Damici was our fearless vampire killer who makes his mission to not only destroy the initially zombie-esque bloodsuckers (by severing their spines, usually, an interesting addition to the myth) but to save the potential victims as well, hence he rescues Martin and takes him on the trail of the North, as Canada is known as New Eden now and represents salvation for the hapless Americans who don't fancy getting offed by the plague of monsters. This being a road movie, there is a variety of communities they encounter as they travel, from the small peaceloving societies to the more sinister Christians who have made it their duty to spread vampirism.
It's a fresh take on the real villains, and an intriguing corruption of the traditional view that faith in God will stave off the vampires as here no cross will help you for if the Christians are right, it is He who has visited this disaster on the globe.
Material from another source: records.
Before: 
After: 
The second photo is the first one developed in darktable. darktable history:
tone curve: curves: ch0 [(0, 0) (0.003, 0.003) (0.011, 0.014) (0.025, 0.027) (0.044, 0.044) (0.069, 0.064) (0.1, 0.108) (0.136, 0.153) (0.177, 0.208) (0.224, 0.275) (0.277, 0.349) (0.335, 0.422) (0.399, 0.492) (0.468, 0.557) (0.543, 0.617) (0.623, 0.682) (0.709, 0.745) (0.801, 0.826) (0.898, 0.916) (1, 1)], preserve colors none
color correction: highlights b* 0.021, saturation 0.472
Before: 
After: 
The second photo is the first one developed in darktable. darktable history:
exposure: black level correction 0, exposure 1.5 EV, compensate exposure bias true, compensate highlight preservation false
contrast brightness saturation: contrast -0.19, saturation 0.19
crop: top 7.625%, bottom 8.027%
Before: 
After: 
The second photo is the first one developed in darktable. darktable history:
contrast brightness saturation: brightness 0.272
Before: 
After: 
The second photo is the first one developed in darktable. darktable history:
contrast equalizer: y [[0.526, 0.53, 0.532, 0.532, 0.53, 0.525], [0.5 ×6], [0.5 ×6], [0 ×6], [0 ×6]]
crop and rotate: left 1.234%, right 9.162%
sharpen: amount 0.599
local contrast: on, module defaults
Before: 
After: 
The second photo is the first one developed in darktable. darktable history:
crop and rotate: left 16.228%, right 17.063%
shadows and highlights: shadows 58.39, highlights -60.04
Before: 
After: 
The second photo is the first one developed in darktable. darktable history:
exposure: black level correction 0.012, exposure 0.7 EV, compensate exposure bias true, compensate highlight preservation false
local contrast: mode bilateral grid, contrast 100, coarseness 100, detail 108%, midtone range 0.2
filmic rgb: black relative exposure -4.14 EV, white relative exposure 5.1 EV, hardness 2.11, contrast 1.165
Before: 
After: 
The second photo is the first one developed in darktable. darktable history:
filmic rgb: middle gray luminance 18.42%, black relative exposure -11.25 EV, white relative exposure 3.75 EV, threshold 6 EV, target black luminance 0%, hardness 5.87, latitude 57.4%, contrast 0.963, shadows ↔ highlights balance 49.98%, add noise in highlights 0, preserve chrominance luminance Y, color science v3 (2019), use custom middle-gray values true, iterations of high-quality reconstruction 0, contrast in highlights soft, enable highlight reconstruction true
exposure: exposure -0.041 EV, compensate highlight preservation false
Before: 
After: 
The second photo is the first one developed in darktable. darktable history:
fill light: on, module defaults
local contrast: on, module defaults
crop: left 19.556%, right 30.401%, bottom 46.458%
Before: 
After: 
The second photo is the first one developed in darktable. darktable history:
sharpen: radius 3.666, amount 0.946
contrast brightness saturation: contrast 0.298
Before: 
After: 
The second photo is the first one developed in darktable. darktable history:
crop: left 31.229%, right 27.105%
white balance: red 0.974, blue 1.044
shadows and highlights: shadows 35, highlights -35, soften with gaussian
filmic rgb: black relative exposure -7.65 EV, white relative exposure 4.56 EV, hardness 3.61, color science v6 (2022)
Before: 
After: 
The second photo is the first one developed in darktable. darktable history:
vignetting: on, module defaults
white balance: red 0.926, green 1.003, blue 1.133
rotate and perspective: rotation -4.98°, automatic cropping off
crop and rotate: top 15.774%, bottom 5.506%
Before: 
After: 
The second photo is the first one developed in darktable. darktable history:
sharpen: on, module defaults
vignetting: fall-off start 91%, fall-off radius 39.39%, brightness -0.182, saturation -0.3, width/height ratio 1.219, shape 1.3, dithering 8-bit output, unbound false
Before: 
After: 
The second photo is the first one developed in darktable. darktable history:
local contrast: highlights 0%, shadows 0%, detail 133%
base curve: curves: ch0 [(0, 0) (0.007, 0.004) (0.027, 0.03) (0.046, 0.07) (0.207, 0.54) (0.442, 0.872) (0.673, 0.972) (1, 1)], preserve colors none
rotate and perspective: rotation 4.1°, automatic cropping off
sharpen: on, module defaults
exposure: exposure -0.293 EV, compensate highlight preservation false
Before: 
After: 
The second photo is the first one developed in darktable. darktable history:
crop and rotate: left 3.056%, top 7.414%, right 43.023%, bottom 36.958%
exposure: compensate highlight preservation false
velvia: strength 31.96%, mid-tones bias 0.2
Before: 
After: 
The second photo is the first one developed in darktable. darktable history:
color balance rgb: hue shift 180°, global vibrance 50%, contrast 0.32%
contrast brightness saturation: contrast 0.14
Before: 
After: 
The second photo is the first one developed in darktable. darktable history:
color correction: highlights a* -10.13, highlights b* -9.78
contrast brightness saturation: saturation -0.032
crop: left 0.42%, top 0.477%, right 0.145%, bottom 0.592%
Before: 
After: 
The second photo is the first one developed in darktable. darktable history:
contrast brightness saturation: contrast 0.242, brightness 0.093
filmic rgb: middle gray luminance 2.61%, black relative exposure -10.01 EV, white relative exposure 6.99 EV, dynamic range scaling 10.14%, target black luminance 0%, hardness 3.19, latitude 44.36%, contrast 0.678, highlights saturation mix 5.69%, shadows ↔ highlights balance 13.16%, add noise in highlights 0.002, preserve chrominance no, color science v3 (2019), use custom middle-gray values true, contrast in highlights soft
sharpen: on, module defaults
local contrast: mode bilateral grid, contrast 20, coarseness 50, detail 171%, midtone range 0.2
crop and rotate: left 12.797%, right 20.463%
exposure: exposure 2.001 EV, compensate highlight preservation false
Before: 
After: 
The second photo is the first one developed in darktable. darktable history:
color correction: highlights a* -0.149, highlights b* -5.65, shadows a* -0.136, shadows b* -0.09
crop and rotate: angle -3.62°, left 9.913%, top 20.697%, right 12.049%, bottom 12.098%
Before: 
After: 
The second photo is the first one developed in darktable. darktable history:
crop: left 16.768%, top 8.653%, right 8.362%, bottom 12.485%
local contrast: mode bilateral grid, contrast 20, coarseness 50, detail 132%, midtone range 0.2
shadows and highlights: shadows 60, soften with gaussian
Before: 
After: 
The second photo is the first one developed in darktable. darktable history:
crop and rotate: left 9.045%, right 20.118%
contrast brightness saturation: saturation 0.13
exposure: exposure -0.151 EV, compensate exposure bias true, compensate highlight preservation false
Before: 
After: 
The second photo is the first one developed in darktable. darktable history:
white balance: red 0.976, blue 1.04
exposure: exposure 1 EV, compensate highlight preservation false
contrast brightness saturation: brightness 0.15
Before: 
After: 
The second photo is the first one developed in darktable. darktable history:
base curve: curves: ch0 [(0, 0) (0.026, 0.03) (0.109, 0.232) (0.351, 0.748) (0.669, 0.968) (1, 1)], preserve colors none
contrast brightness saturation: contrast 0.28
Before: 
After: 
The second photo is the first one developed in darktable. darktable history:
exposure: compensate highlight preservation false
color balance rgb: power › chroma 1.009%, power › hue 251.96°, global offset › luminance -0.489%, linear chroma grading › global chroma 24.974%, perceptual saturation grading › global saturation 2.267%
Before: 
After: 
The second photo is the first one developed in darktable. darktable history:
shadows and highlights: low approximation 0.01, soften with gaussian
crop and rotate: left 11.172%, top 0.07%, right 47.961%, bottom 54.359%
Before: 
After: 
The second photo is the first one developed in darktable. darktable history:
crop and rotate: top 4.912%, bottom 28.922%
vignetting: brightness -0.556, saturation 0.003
If they are not, then even more arresting is the notion of certain sections of humanity so keen on the idea of the apocalypse and the subsequent hoped for salvation and accompanying punishment for those sinners and non-believers that they are willing to move things along by their own actions. This scathing take on blind religious fanaticism erupts in some powerful scenes.
Such as the sequence where a peace-loving community has their party gatecrashed by mad Christians flying overhead in helicopters and dropping ravenous vampires on the revellers, a truly nasty representation of how some people just can't stand to see others enjoying themselves. Meanwhile our two heroes pick their way through the debris and gather their own tiny tribe, including a nun (Kelly McGillis) who they save from rape, and a pregnant woman who wants her child brought up without all this hassle, played by Danielle Harris, a notable scream queen since her childhood days. Stake Land was not afraid to be as grave as it possibly could be, so while it conjured up impressive setpieces you couldn't call it tremendously enjoyable to watch, but as a Larry Fessenden production it carried his mark of novel twists on the horror genre, and making the most of that small budget. Music by Jeff Grace.